++++ SELECTED PASSAGE

# Mexican Hand Gestures



## dongringo (Dec 13, 2010)

This is kind of a touchy subject. Most nationalities have distinct hand gestures for from "come here" to "bug off". Mexico, also, has its own.
I just came across:
A Lesson in Mexican Gestures | Gadling.com
which forever swore me off forming on O sign with my thumb and forefinger to signify ok. 
Any more insights?


----------



## chicois8 (Aug 8, 2009)

oK............


----------



## FHBOY (Jun 15, 2010)

dongringo said:


> This is kind of a touchy subject. Most nationalities have distinct hand gestures for from "come here" to "bug off". Mexico, also, has its own.
> I just came across:
> A Lesson in Mexican Gestures | Gadling.com
> which forever swore me off forming on O sign with my thumb and forefinger to signify ok.
> Any more insights?


Thanks for the link - there is a discussion on hand gestures in the thread "How I Spent Semana Santa by..." _well modesty prevents me_. I love learning new cultures!


----------



## Hobo (Apr 22, 2012)

++++++++

ACTIVITY LIST =
A: In the thread on Mexican hand gestures, what sign did the first poster give up using to mean ok?
B: Check each statement against the thread on Mexican hand gestures, answering yes or no and quoting the words that decide it. (i) The first poster says most nationalities share the same hand gestures. (ii) The first poster links an article from Gadling.com. (iii) FHBOY points to another thread with a discussion on hand gestures.
C: Carry the forum thread on Mexican hand gestures forward from its last line.

++++ DATA FOR ANALYSIS

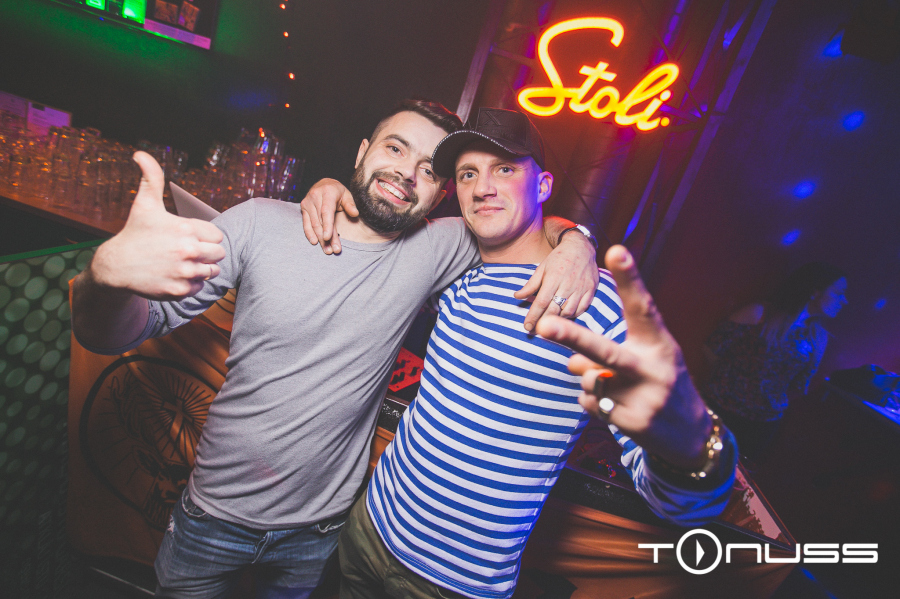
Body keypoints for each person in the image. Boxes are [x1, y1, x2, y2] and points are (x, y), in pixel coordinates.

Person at [70, 99, 601, 599]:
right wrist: (105, 280)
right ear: (362, 151)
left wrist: (577, 242)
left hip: (321, 533)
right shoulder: (259, 222)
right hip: (213, 518)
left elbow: (523, 220)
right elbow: (118, 332)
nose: (406, 173)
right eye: (395, 148)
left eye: (428, 169)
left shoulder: (442, 244)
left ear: (441, 195)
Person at [304, 108, 737, 599]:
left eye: (505, 169)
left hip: (454, 583)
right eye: (468, 174)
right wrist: (331, 189)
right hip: (371, 526)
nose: (483, 187)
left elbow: (679, 504)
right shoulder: (455, 270)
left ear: (544, 185)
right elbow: (373, 227)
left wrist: (689, 452)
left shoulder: (594, 302)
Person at [703, 262, 848, 464]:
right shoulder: (760, 314)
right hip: (721, 411)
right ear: (815, 291)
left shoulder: (817, 337)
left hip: (762, 426)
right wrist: (732, 384)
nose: (844, 301)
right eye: (839, 293)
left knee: (735, 477)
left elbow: (800, 385)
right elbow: (713, 348)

++++++++

EXPECTED RESULTS =
A: An O sign formed with the thumb and forefinger.

B:
(i) No: "Most nationalities have distinct hand gestures for from "come here" to "bug off"."
(ii) Yes: "A Lesson in Mexican Gestures | Gadling.com"
(iii) Yes: "there is a discussion on hand gestures in the thread "How I Spent Semana Santa by...""

C:
This is actually very useful......as a frequent traveler, I often 'speak' with my hands and do not like offending anyone......good stuff....thank you !


----------



## c.guthrie (Apr 23, 2012)

In most cases (especially Muslim) never show the bottom of your feet to your guest or hust or in public. The very American gesture of leaning back and putting one's feet up his a gesture of great disrespect in most Muslim and African cultures. In Vietnamese Culture to term someone 'my lai' is to tell them they are the 'dirt beneath your feet'. Pointing one's finger at someone is a dangerous gesture in many cultures, as well.


----------



## jasavak (Nov 22, 2011)

I have seen a couple of others . 

Share or give us a piece: Mochate = A chopping motion on the forearm .

Queer or clownish = Payaso or jotito = A twist of the index finger on the side of the chin .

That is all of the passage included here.